Выплакала все свои слезы, поседела Мария от горя, но выстояла. Дни и ночи пропадала она на колхозных полях со своей бригадой, поднимая порушенное войной хозяйство. Поддерживая друг друга, женщины, на которых легла основная тяжесть колхозной работы. Давали стране хлеб, молоко, мясо. И в этом видели главный смысл своей жизни. Вернулся с войны весь израненный муж Марии, Никифор, и теперь в меру сил плотничал в колхозе. Дочка возвратилась с Урала со своим заводом, вышла замуж и с двумя внуками – сыном и дочкой – часто приезжала в село отдохнуть.
20 человек из угнанных в Германию благополучно возвратились домой.
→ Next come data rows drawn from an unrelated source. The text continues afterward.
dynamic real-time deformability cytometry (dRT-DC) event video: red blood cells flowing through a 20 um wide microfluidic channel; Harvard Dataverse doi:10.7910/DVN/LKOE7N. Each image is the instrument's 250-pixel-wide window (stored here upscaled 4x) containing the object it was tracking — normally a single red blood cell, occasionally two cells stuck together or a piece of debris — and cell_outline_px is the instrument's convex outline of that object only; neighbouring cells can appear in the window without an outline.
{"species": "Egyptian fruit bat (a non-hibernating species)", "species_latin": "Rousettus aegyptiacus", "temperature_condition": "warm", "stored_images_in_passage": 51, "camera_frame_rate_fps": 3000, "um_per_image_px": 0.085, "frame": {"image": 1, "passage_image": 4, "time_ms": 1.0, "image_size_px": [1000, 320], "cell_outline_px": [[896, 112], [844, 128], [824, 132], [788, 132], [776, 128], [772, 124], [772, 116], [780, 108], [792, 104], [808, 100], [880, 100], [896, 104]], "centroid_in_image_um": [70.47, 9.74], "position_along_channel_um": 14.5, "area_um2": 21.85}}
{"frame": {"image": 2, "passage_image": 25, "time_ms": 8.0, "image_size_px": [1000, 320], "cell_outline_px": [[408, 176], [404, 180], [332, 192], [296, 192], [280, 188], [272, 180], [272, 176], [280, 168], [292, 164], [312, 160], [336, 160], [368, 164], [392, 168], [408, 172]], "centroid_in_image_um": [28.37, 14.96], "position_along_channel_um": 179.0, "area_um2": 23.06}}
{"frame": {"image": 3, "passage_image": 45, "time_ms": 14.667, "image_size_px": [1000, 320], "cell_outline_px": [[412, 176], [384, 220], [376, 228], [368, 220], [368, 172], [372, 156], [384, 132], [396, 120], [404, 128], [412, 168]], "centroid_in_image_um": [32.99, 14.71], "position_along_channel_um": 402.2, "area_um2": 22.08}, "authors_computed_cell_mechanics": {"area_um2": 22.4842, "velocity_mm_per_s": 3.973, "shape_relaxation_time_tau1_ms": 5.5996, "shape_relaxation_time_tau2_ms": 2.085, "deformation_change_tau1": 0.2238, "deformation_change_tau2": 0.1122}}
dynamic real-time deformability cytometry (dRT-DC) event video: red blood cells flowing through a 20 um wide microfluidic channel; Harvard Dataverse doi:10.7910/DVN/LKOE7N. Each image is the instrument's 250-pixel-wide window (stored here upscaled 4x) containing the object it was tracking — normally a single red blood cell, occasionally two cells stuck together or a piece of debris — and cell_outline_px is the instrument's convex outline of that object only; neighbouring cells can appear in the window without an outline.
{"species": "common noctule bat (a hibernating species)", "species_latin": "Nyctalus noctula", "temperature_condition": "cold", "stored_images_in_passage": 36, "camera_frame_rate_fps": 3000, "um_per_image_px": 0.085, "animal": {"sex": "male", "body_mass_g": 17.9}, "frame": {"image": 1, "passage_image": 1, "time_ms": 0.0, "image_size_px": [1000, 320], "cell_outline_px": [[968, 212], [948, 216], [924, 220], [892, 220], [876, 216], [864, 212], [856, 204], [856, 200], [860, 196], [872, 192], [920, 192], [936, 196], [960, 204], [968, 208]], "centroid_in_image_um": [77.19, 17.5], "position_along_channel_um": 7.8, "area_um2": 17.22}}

Некоторые девчата, не выдержав длительной разлуки и испытаний, повыходили замуж на чужбине и разъехались – в Канаду, Италию и другие страны, изредка присылая родным диковинные посылки, рассматривать которые собиралось все село. Несколько человек, в том числе и Валерий, не вернулись совсем, и не было от них никаких известий. Никто из возвратившихся ничего вразумительное не мог рассказать, т.к. раздавали их на невольничьем рынке по двое, трое, а то и по одному в разные концы Германии. Валерик, самый маленький из всей группы, одиноко стоял до самого конца распределения, пока не забрал его к себе в хозяйство какой-то опоздавший к началу дележа бауэр.
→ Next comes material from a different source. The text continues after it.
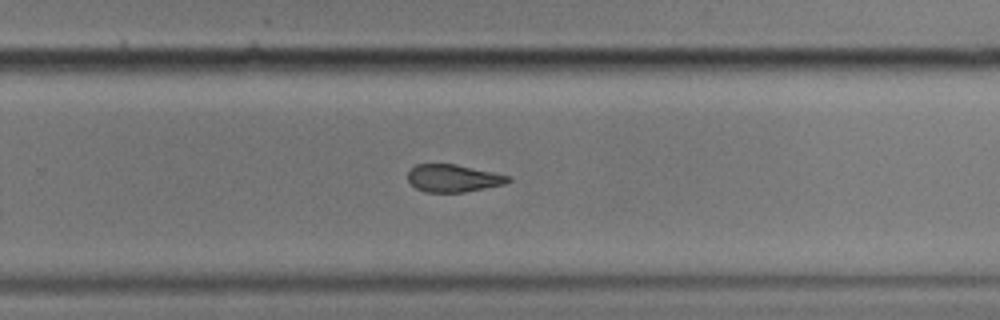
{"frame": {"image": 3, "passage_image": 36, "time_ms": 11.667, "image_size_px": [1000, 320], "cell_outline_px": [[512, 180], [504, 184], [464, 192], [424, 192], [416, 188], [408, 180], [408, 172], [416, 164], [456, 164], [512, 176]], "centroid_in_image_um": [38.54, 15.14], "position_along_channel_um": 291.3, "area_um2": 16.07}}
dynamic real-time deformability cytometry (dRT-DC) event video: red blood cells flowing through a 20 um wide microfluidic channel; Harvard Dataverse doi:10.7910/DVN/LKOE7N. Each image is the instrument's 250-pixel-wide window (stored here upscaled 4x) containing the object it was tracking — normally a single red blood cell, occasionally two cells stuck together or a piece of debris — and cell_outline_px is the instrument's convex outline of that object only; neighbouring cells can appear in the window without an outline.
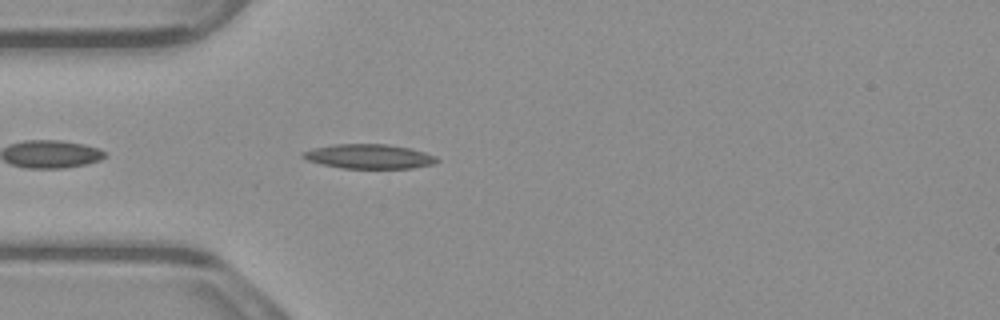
{"species": "common noctule bat (a hibernating species)", "species_latin": "Nyctalus noctula", "temperature_condition": "warm", "stored_images_in_passage": 41, "camera_frame_rate_fps": 3000, "um_per_image_px": 0.085, "animal": {"sex": "male", "body_mass_g": 23.1, "forearm_length_mm": 52.7}, "frame": {"image": 1, "passage_image": 3, "time_ms": 0.667, "image_size_px": [1000, 320], "cell_outline_px": [[440, 160], [432, 164], [412, 168], [344, 168], [324, 164], [308, 160], [300, 156], [304, 152], [312, 148], [332, 144], [388, 144], [412, 148], [436, 156]], "centroid_in_image_um": [31.4, 13.28], "position_along_channel_um": 53.6, "area_um2": 19.02}}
Но Мария все ждала, надеялась на чудо, и часто тихими субботними вечерами, надев праздничную одежду, выходила на край села и пытливо вглядывалась в машины, проходившие мимо, в надежде увидеть родное лицо ребёнка. Несмотря на прошедшие годы, она не могла представить Валерика взрослым, самостоятельным мужчиной.
- Сыночек мой родной, обиделся ты на меня, что ли? – Беззвучно шептали её губы, - насильно, не попрощавшись, увезли тебя, крошку мою маленькую. Как тебе, там, на чужбине, что же ты молчишь так долго, неразумное дитя? Может, случилось, что с тобой, может, лежишь где на больничной койке, никому не нужен? Хоть бы весточку прислал. Уж я бы к тебе на крыльях прилетела...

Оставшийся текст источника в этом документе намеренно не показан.